▶ [Activity]: Copy the lines of every record below word for word, leaving out the pictures.

▶ [Material provided]:
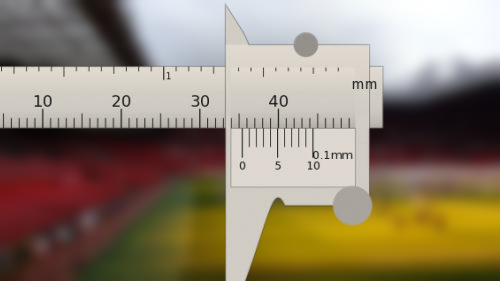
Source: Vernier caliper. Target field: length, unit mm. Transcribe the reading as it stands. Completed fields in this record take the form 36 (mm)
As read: 35.4 (mm)
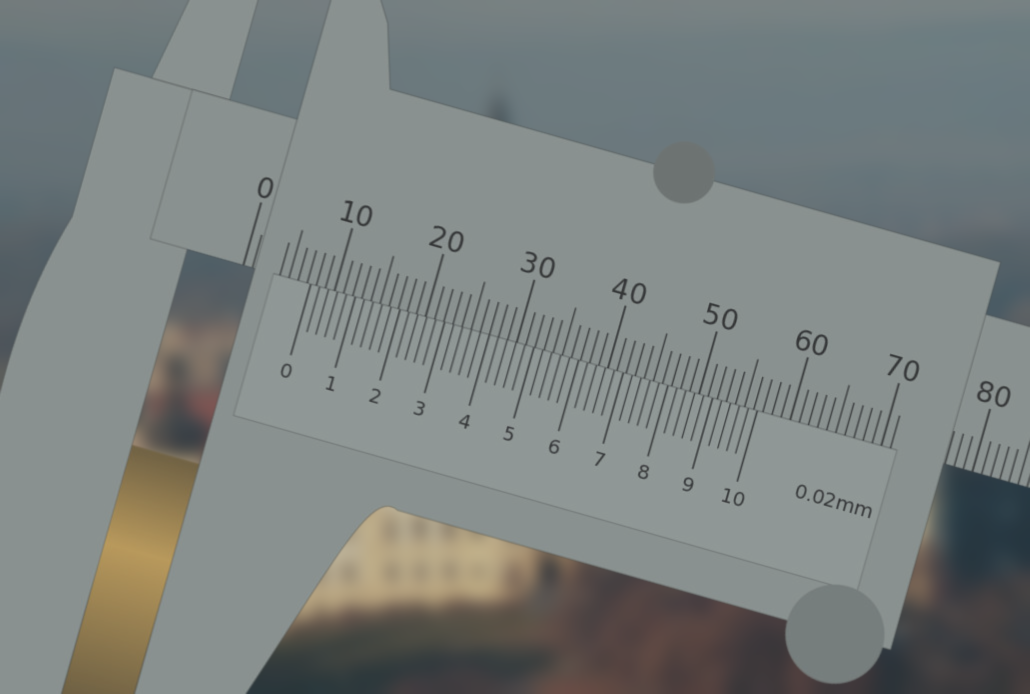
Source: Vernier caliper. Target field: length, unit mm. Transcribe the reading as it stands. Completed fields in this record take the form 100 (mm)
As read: 7.4 (mm)
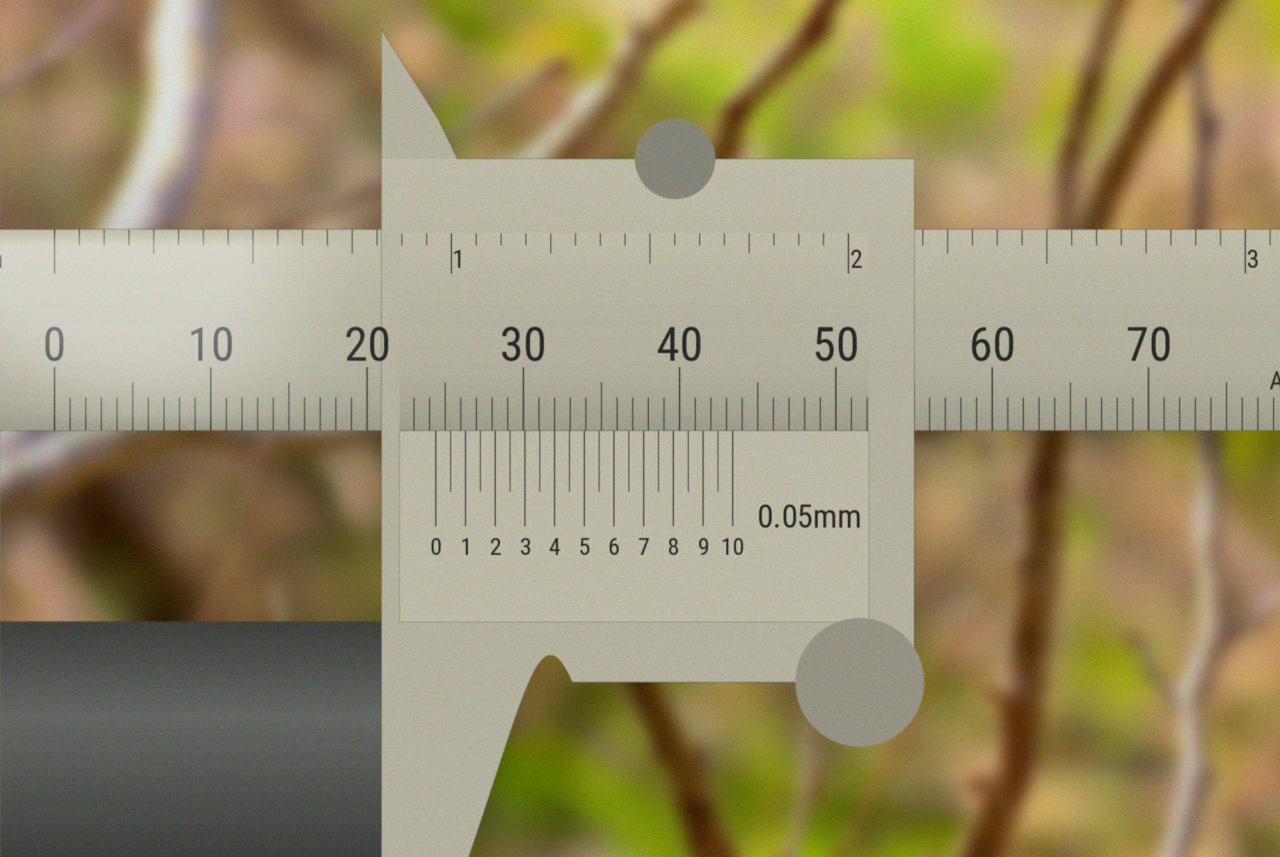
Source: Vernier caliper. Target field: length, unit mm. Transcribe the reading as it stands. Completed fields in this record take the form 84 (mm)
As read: 24.4 (mm)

▶ [Result]:
Source: Vernier caliper. Target field: length, unit mm. Transcribe the reading as it stands. Completed fields in this record take the form 36 (mm)
As read: 35.4 (mm)
Source: Vernier caliper. Target field: length, unit mm. Transcribe the reading as it stands. Completed fields in this record take the form 100 (mm)
As read: 7.4 (mm)
Source: Vernier caliper. Target field: length, unit mm. Transcribe the reading as it stands. Completed fields in this record take the form 84 (mm)
As read: 24.4 (mm)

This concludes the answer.